Quote the passage of the charge pump description starting with "Charge pump circuit for" and going on through "the DC mode.".

- Source extract
····················

Charge pump circuit for driving N-channel MOS transistors

This charge pump circuit comprises a capacitor connected with a first terminal thereof to a reference voltage point through a first switch element and with a second terminal thereof to a switching section. The switching section, which is arranged between a positive supply voltage line and the ground, is controlled so as to alternately and selectively connect the second terminal of the capacitor to the positive supply and to ground. The first terminal of the capacitor is further connected to the gate of the MOS transistor to be driven. During operation the switch section is controlled so as to alternately charge the capacitor and allow transfer of the charge of the capacitor to the MOS transistor gate, thereby achieving a fast charging of the MOS transistor and a low circuit dissipation in the DC mode.

····················

- Data extract
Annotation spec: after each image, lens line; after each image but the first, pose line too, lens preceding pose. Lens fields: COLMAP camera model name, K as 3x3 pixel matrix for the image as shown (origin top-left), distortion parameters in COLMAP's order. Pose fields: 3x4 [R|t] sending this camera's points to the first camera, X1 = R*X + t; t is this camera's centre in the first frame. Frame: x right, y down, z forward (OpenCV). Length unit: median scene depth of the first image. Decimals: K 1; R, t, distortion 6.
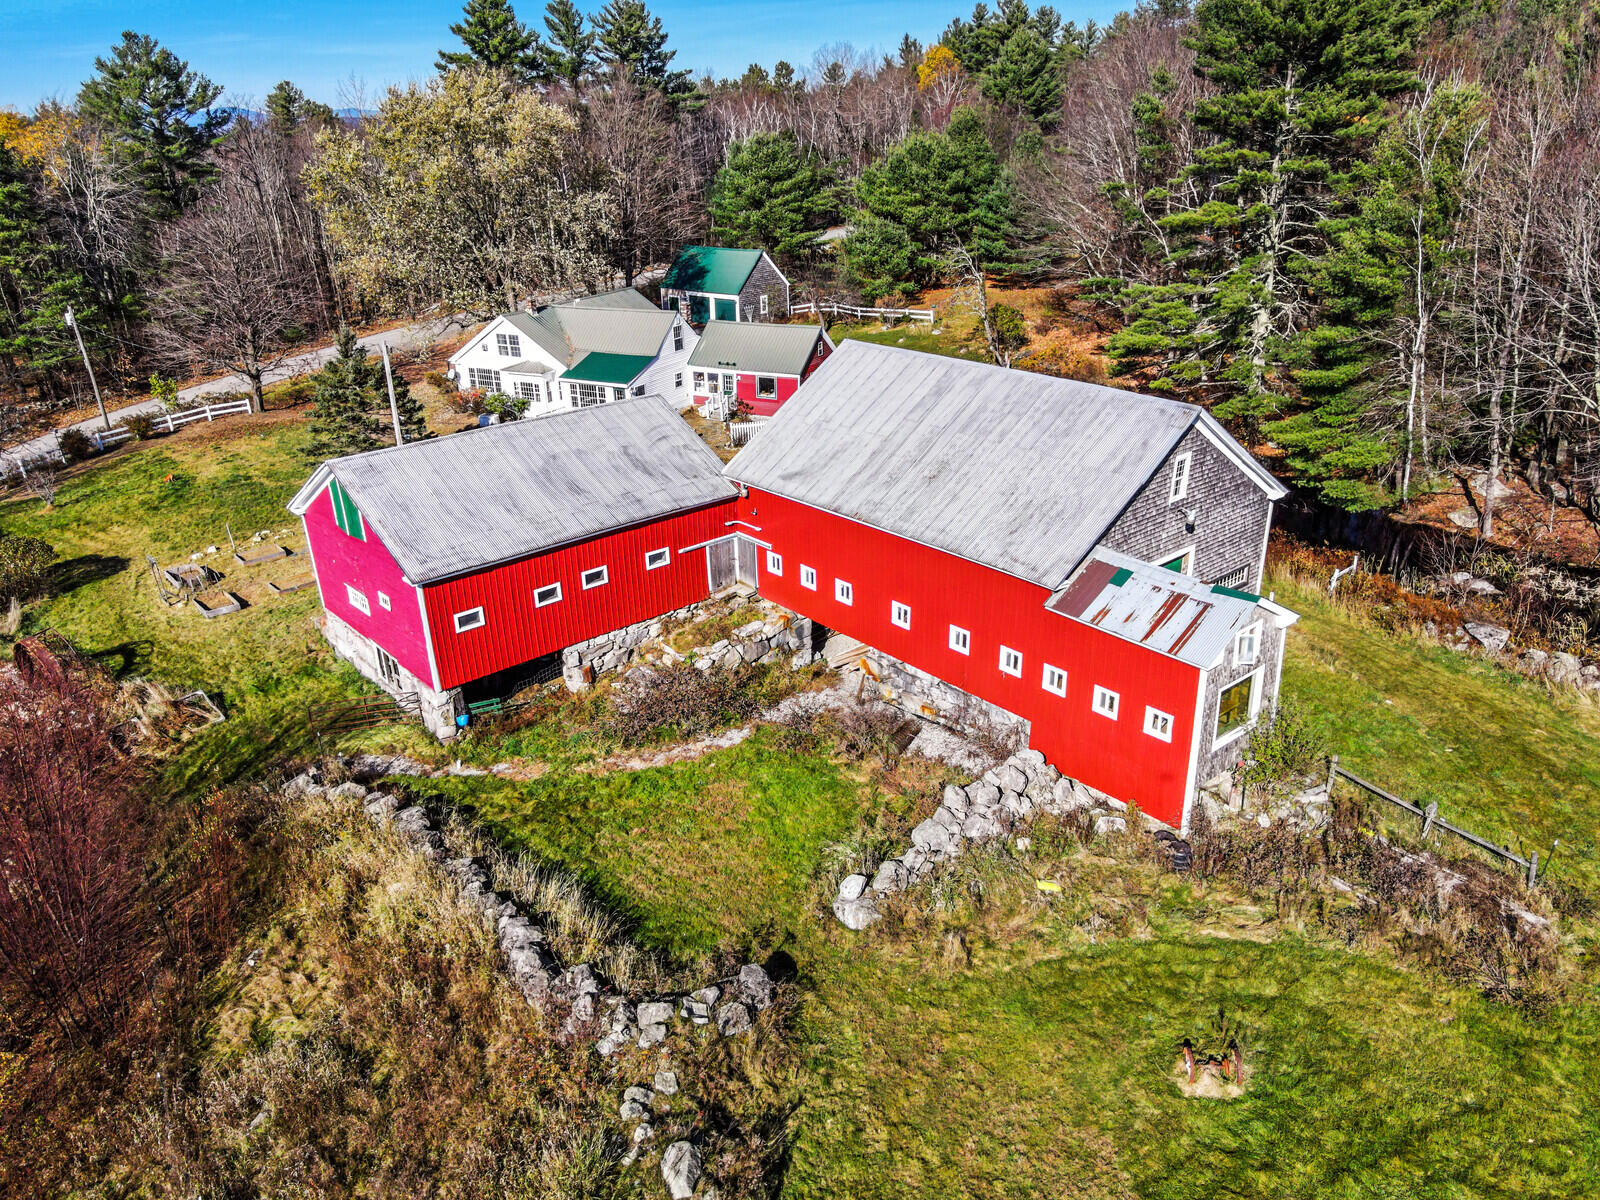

····················

- Response
Charge pump circuit for driving N-channel MOS transistors

This charge pump circuit comprises a capacitor connected with a first terminal thereof to a reference voltage point through a first switch element and with a second terminal thereof to a switching section. The switching section, which is arranged between a positive supply voltage line and the ground, is controlled so as to alternately and selectively connect the second terminal of the capacitor to the positive supply and to ground. The first terminal of the capacitor is further connected to the gate of the MOS transistor to be driven. During operation the switch section is controlled so as to alternately charge the capacitor and allow transfer of the charge of the capacitor to the MOS transistor gate, thereby achieving a fast charging of the MOS transistor and a low circuit dissipation in the DC mode.